A light shined in the desert putting a smile on the face of Rafea Anad, but also the faces of Georgia Southern University students as they watched her bring solar powered light to her community.

“Solar Mamas: An Independent Lens Film” was shown Tuesday in the Biology Building at 6:30 p.m. in room 1119 by the Center for Sustainability in partnership with HandsOn Southeast Georgia.

The film depicted Anad and other women as they studied to become solar engineers at the Barefoot College in Tilonia, India.

“It’s Women’s History Month and this film provides an opportunity to show women in leadership roles in developing countries along with the environmental function that solar energy can provide,” Jeremy Foreman, from HandsOn Southeast Georgia, said.

Anad overcame illiteracy, poverty and a male dominated society in Jordan to bring solar energy and work to her community as well as a better life to her four daughters.
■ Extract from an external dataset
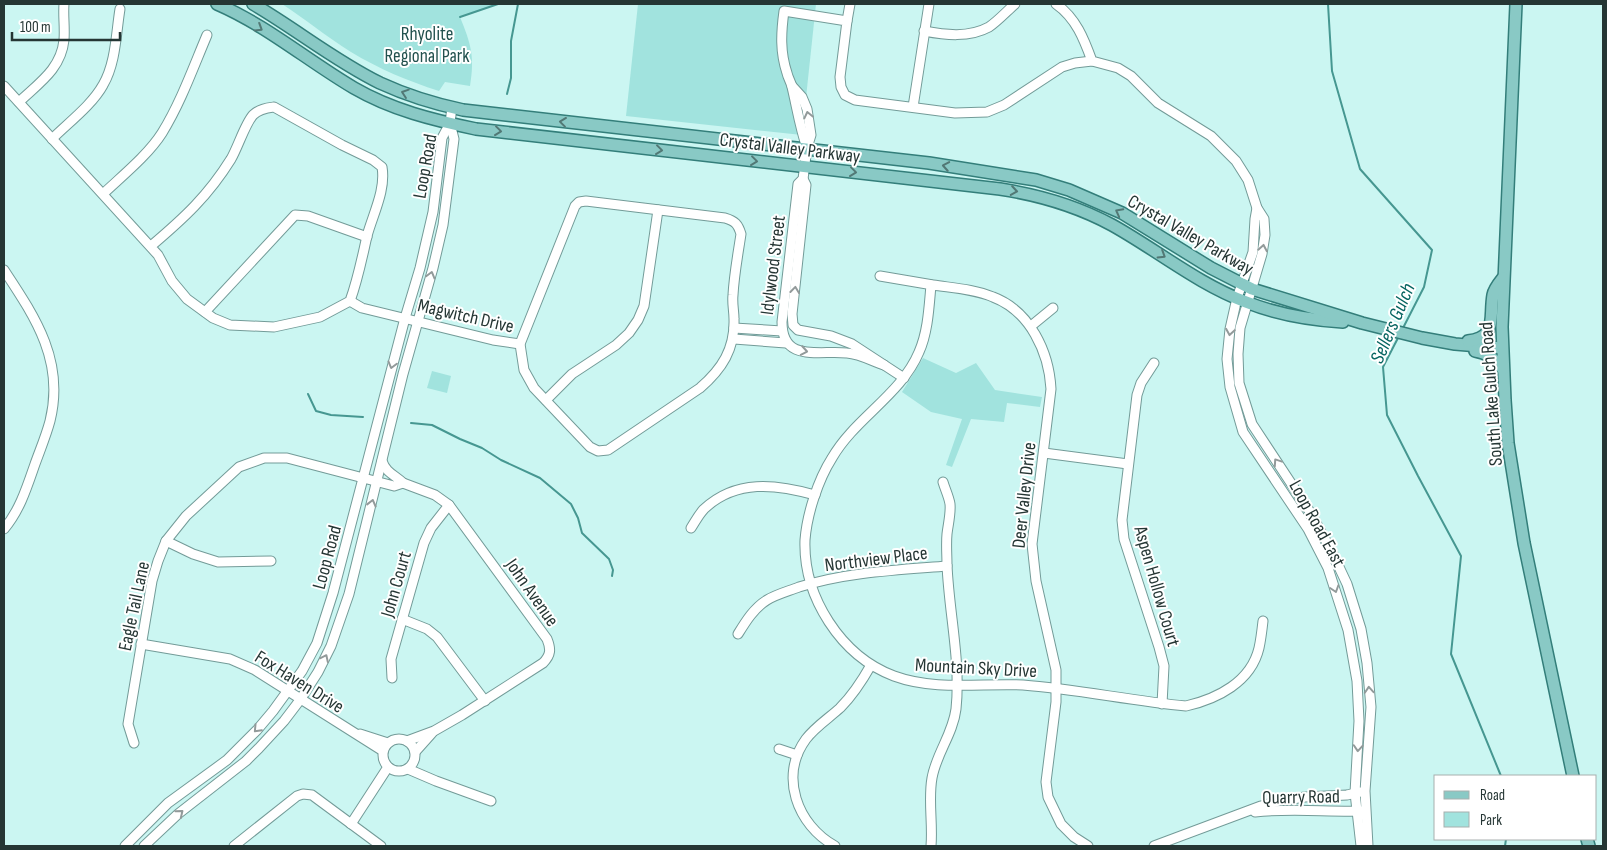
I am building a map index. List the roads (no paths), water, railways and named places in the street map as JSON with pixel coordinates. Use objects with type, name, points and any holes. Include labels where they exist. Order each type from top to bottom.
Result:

“This film is about a lot more than just solar power. It’s about empowering women and providing opportunities for growth and I believe that students can relate to that. It also shows that we can make more sustainable energy choices,” Dr. Lissa Leege, Director of the Center for Sustainability, said.

Students were impressed by the education that the 27 women from many different countries at Barefoot College were able to gain in just six months.

“People with barely any education living in poverty were able to learn how to do tasks that we spend years of college learning in only a few months. If they can work hard and succeed than we can,” Wesley Davis, a sophomore marketing and public relations major, said.